▶ Aim of the exercise: Search the entries for the word "plastic". Copy every line that holds it.

(Data records Opens)

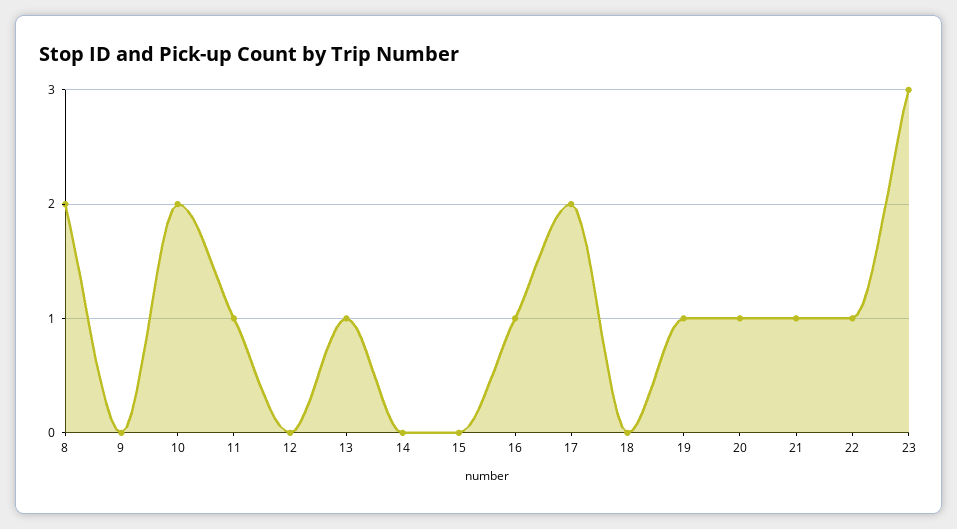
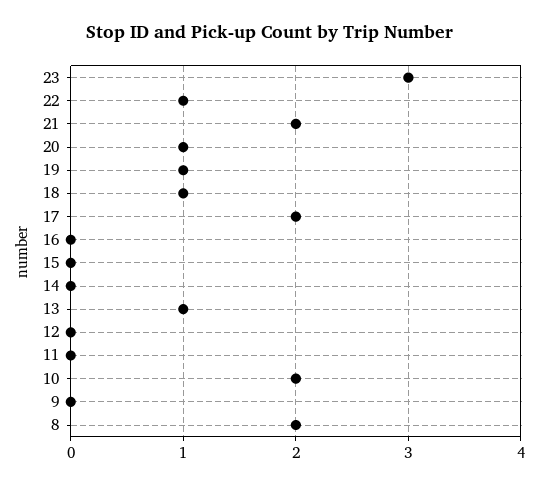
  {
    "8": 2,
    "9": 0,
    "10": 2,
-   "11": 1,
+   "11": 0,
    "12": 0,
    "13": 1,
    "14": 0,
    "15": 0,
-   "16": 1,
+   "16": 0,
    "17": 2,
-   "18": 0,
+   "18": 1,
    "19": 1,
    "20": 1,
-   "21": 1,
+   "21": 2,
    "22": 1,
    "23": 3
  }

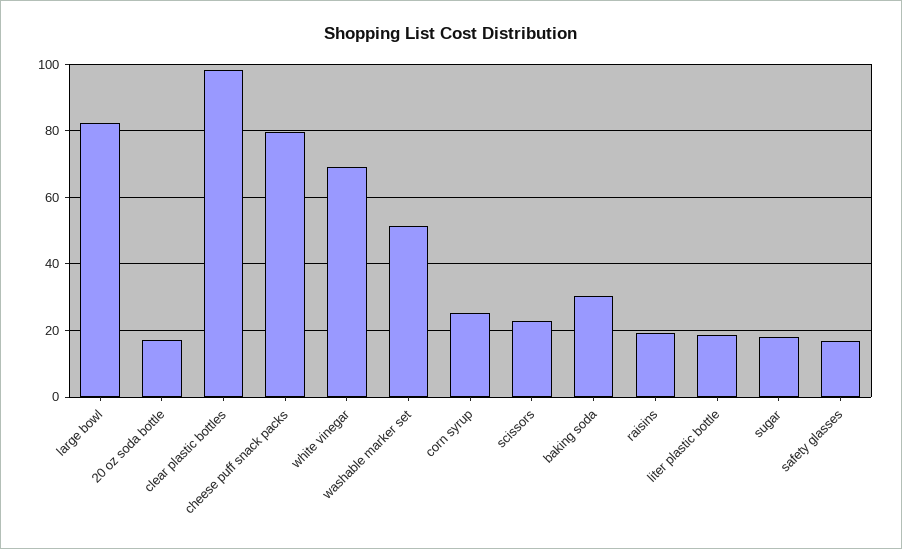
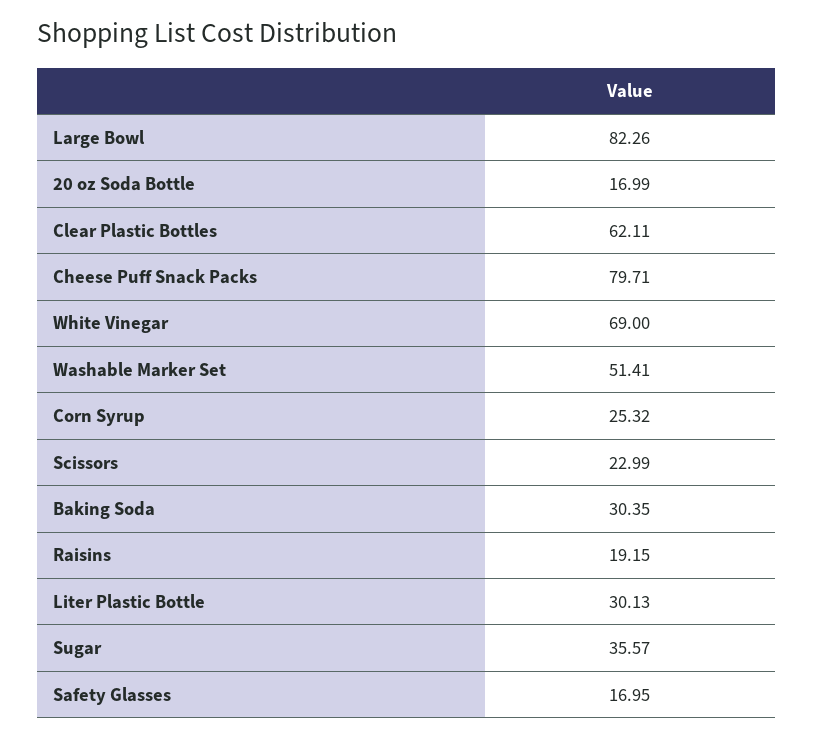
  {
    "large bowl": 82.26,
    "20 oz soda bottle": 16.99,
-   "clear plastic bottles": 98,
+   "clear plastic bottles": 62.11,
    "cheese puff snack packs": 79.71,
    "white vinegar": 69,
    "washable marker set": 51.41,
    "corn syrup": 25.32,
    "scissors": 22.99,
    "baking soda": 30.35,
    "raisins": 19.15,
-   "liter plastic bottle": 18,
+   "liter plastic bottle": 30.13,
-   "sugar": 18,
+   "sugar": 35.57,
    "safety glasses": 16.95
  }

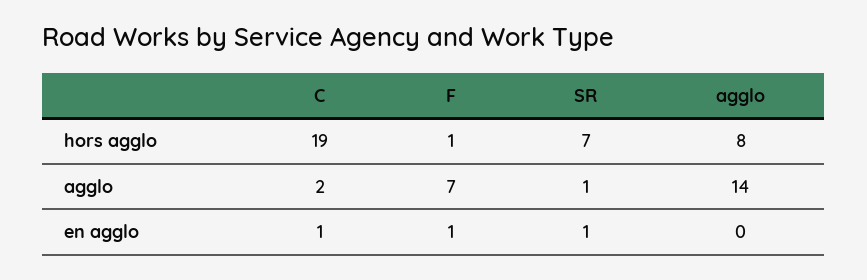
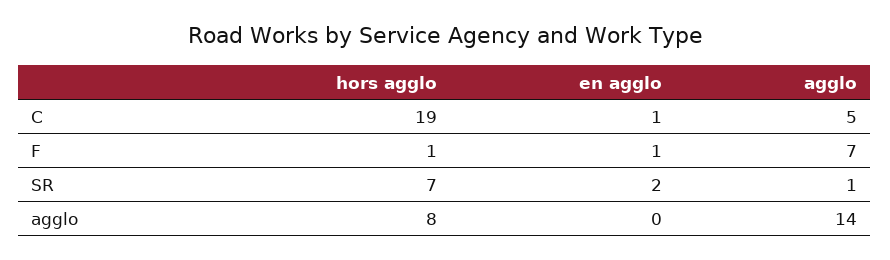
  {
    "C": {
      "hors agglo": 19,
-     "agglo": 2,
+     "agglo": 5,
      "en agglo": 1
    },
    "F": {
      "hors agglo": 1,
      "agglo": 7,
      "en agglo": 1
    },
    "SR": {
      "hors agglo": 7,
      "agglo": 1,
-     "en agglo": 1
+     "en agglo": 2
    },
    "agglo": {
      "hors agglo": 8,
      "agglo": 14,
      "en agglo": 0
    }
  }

(Data records Closes)
(Data records Opens)

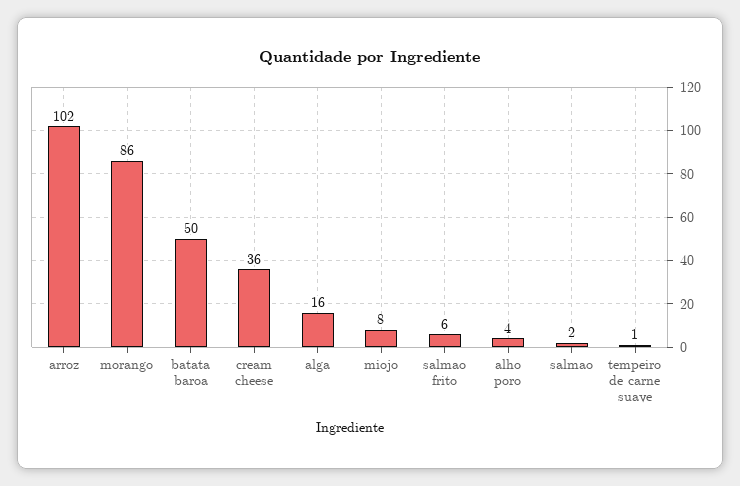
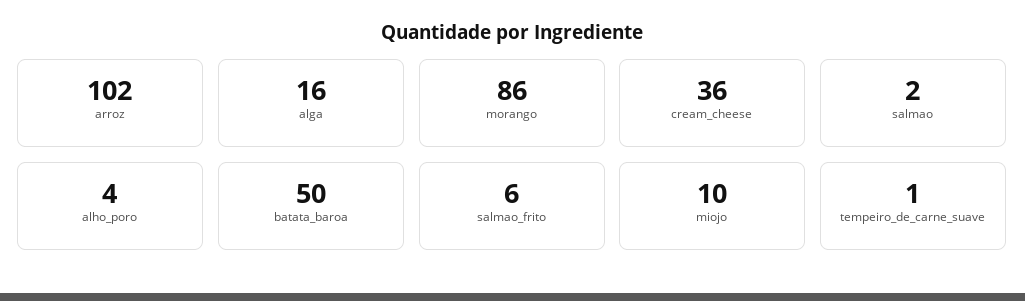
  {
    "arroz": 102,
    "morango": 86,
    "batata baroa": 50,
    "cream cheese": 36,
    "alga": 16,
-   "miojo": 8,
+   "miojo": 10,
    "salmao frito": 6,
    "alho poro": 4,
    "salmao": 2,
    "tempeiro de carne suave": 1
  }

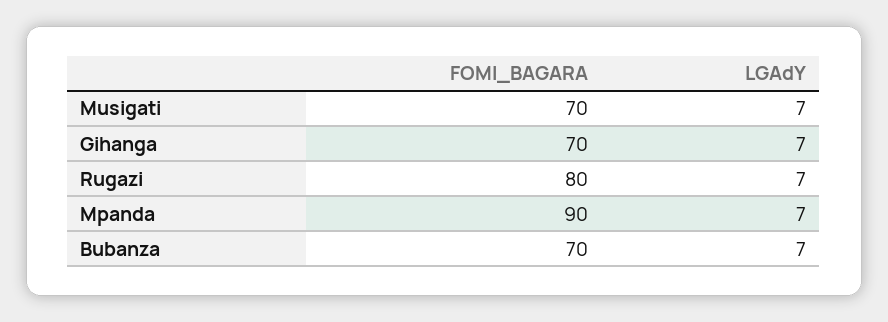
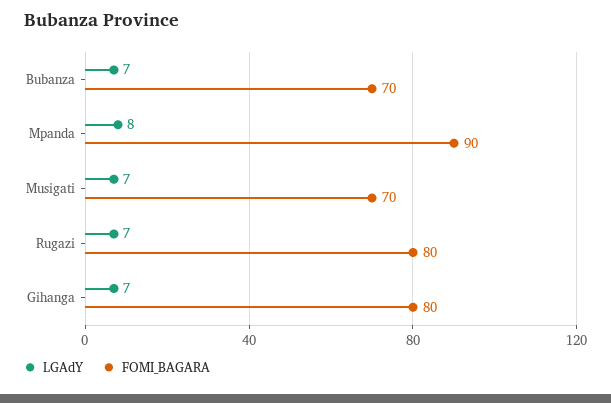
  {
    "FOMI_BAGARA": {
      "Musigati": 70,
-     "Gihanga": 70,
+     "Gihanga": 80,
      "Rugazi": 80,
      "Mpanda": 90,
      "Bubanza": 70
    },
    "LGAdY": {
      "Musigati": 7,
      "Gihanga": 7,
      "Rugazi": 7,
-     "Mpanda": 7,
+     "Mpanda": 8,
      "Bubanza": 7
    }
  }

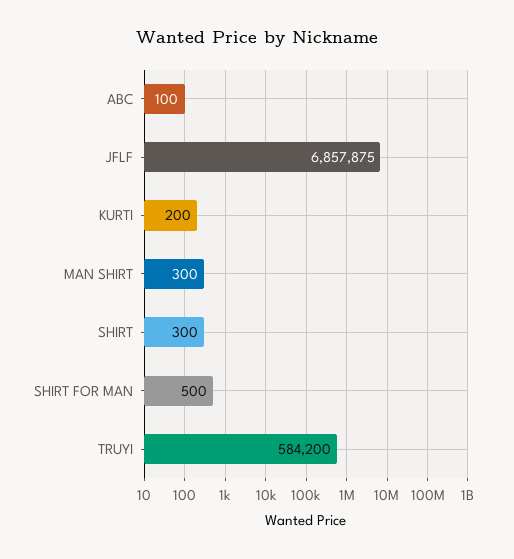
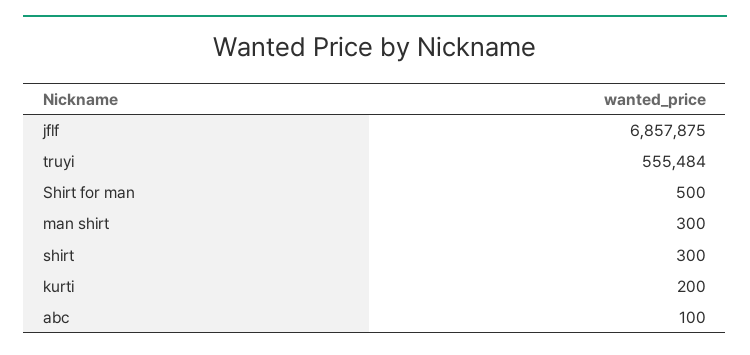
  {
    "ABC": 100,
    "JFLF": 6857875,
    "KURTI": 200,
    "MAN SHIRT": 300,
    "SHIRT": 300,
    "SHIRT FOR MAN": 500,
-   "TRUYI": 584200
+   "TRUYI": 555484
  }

(Data records Closes)

▶ Response for this exercise:
-   "clear plastic bottles": 98,
+   "clear plastic bottles": 62.11,
-   "liter plastic bottle": 18,
+   "liter plastic bottle": 30.13,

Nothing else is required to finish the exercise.